Why It Failed: Any given scene involving Wishman.

2) The Adventures of Superpup

Decades before K-9 and Company and Poochinski were making the world hate dog-related TV pilots, the producers of the 1950s hit The Adventures of Superman tried something desperate to keep the program in the public eye. The show needed a spin-off that didn’t depend so much on star George Reeves, who was trying to avoid playing Superman well into his forties. The solution? The Adventures of SuperPup.

An all-animal version of Superman was pretty pedestrian by the insane “what-if” standards of the comic book world, but in a live TV series, it became a Lynchean freak show that raised all sorts of questions. Why did midge…er, little people play all the roles? Why was Bark Bent working at the Daily Bugle? What Superman regular is the mouse supposed to be? Why Superpup? Unless he’s a child superhero, shouldn’t it be Superdog?

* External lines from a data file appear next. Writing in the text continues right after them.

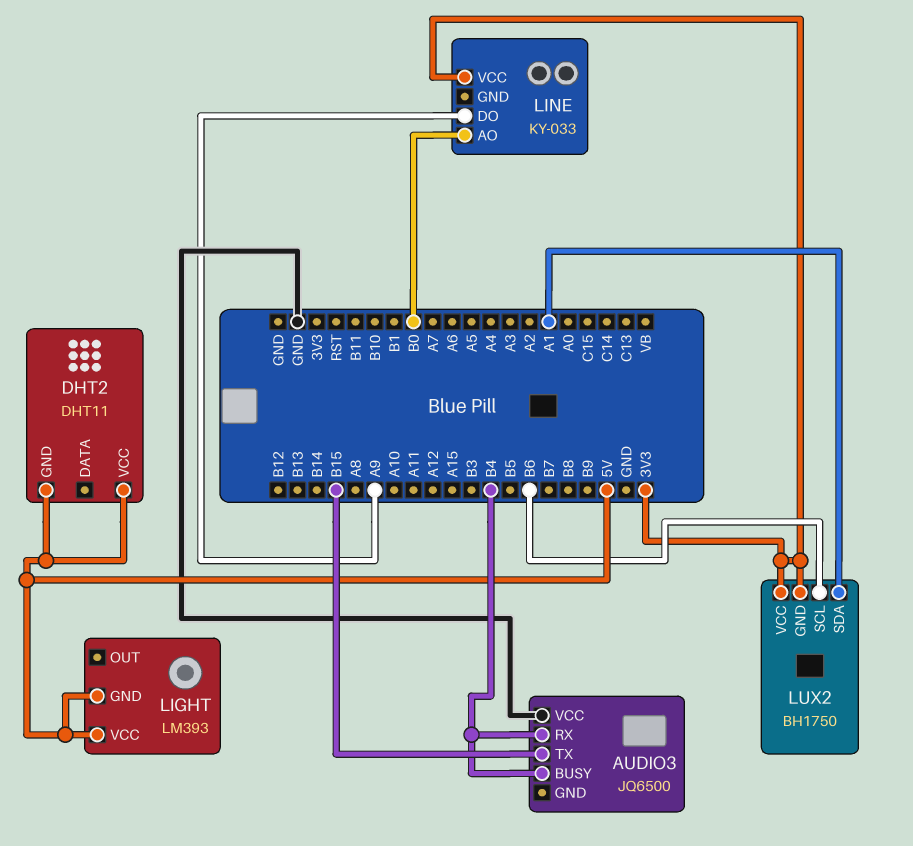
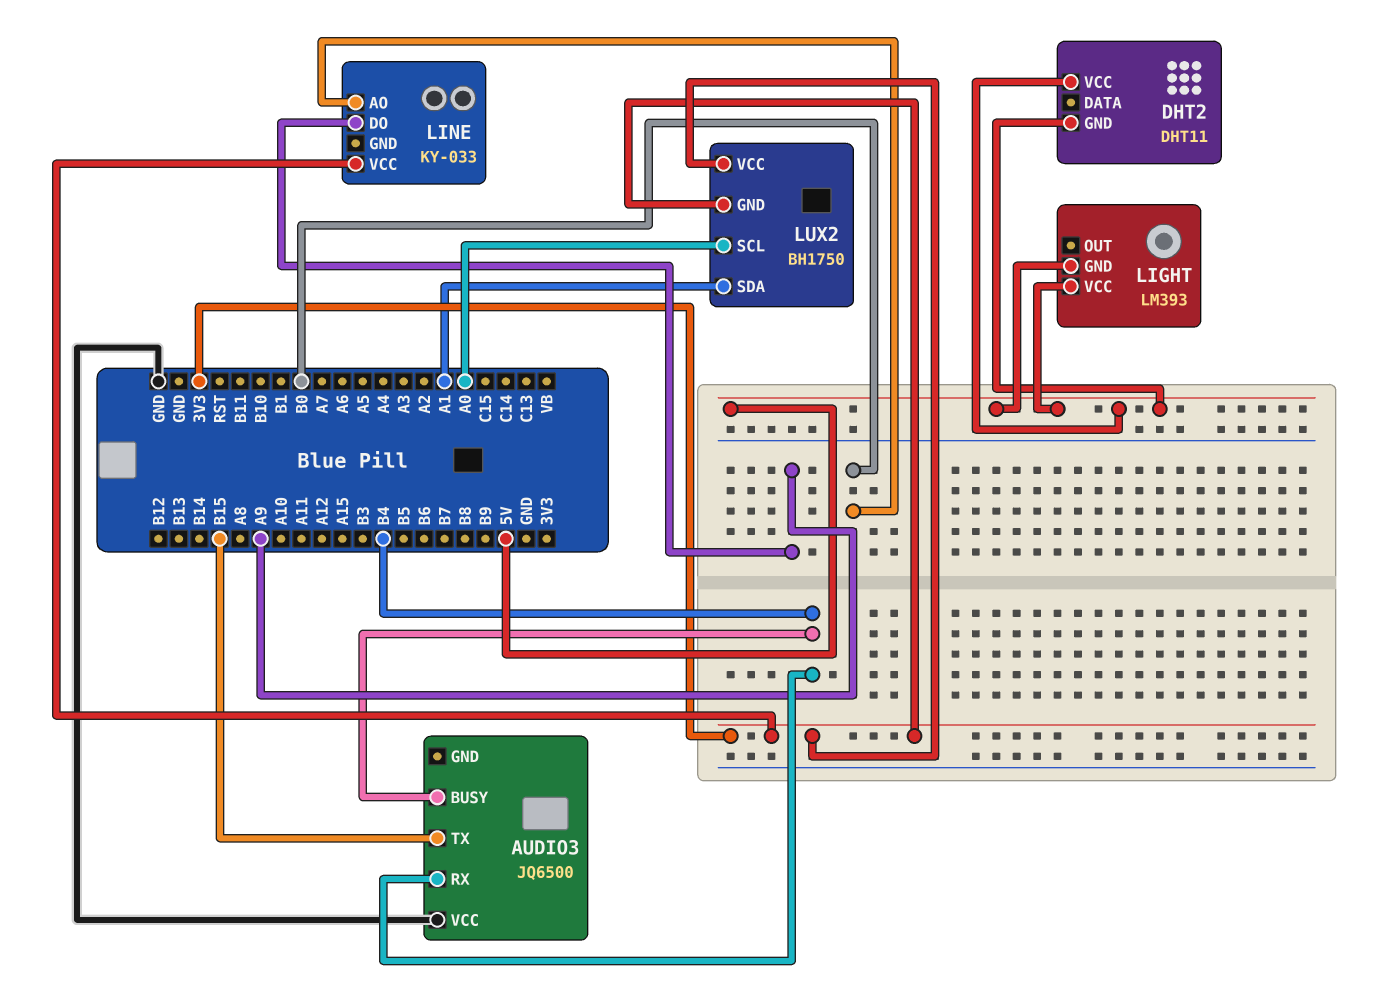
LUX2 pin SCL: B6 -> A0

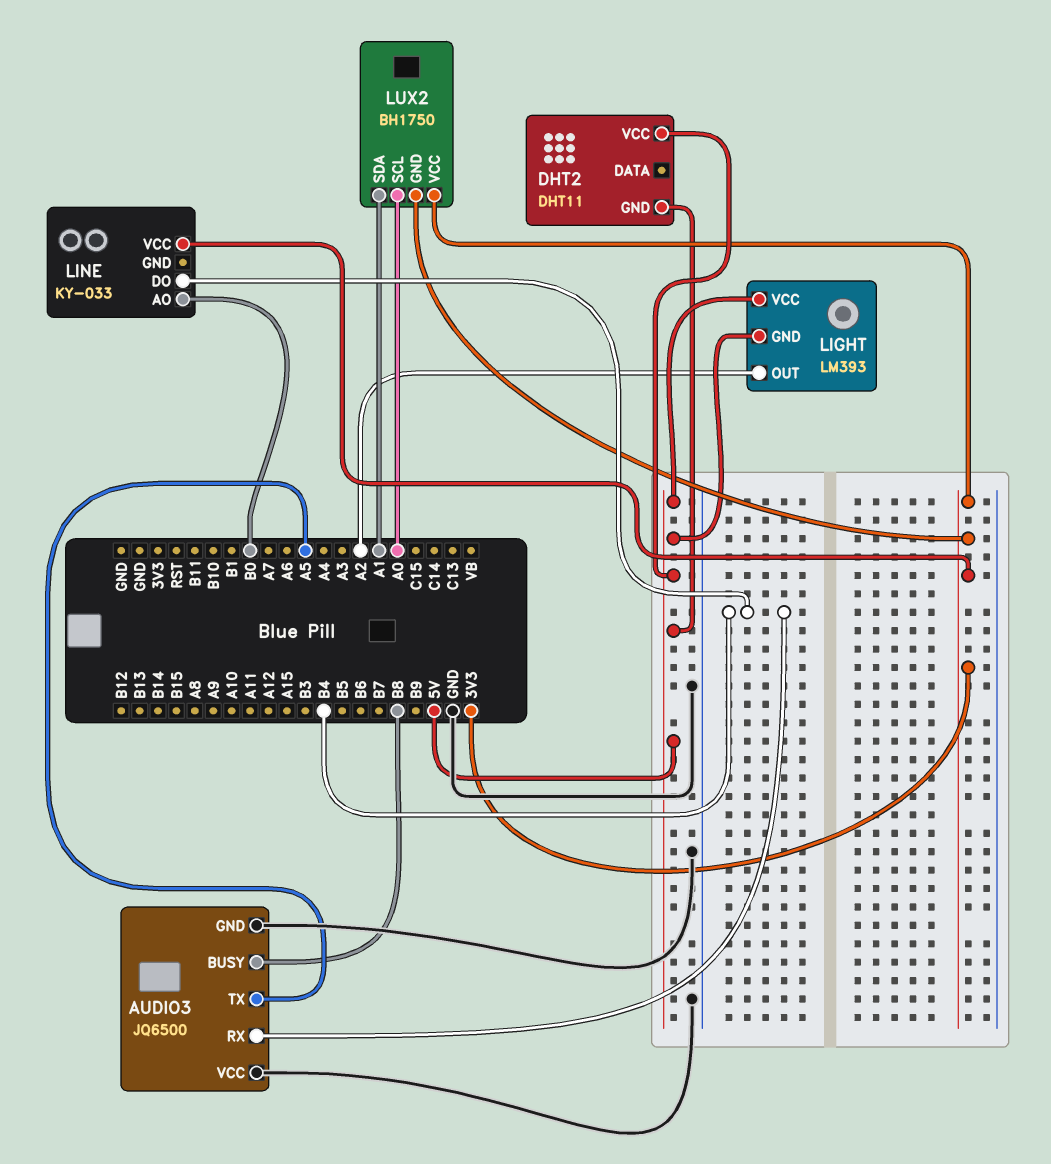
AUDIO3 pin BUSY: B4 -> B8
AUDIO3 pin GND: none -> GND
AUDIO3 pin TX: B15 -> A5
LIGHT pin OUT: none -> A2
LINE pin DO: A9 -> B4

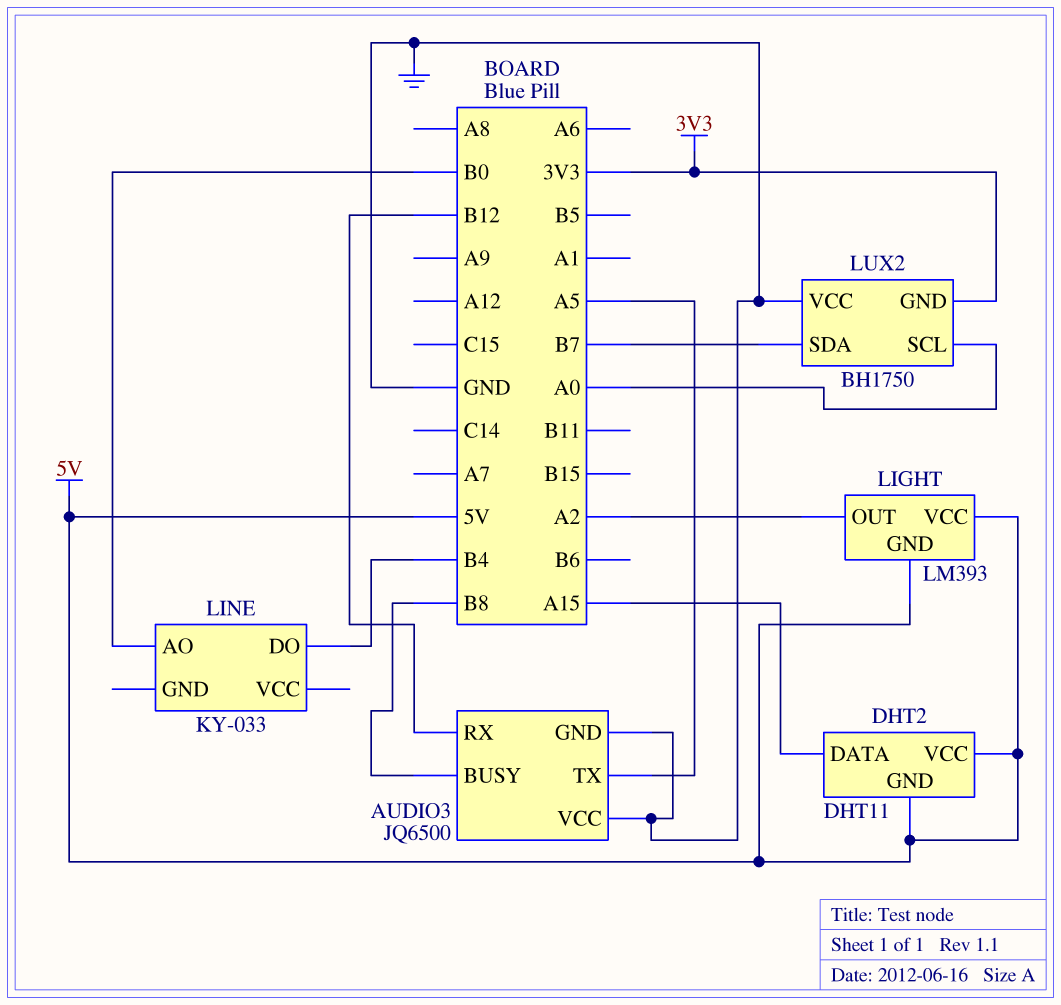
AUDIO3 pin RX: B4 -> B12
DHT2 pin DATA: none -> A15
LINE pin VCC: 3V3 -> none
LUX2 pin SDA: A1 -> B7
LUX2 pin VCC: 3V3 -> GND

Superpup was never on the air, as far as we can tell. Even if it had seen the light of day, it would’ve been overshadowed in the next decade by Underdog, which at least knew that superhero parodies are better of as cartoons than poorly-synced Chuck E. Cheese nightmares.

Why It Failed: Bark Bent.

1) Steel Justice

In 1989, a giant mechanical dinosaur called Robosaurus launched a career of regaling crowds at monster-truck rallies by breathing fire and devouring cars in his mighty metal jaws. A few years down the road, someone decided that Robosaurus deserved more than just the taste of a rusted-out 1983 Plymouth Reliant and the adoring, drunken cheers of an audience too uncouth for NASCAR. Robosaurus deserved his own TV series, dammit.

Instead of going the ’80s route and commissioning a terrible cartoon (which would only have attracted the Robotix lawyers, anyway), producers made Robosaurus the star of a movie-length pilot for a cop show called Steel Justice. In the environmentally ravaged future, detective David Nash’s son dies in a tragic car accident and gets reincarnated as a pint-size Robosaurus, soon to be sold at Kay-Bee Toys locations near you. After talking things over with some ancient mystic being (and a friend played by an out-of-place Joan Chen), Nash learns that his toy-bound son can grow to enormous size. When the criminals of the future hold the innocents of the future at bay and the bullets of the future are flying, Kid Robosaurus transforms into his towering truck-rally form and belches out some justice. Steel justice.

Why It Failed: We really have no idea. We would watch this show. We would plan an evening around this show. We would tape every last episode of this show to prepare for a world where it might never be released on DVD. And so would you.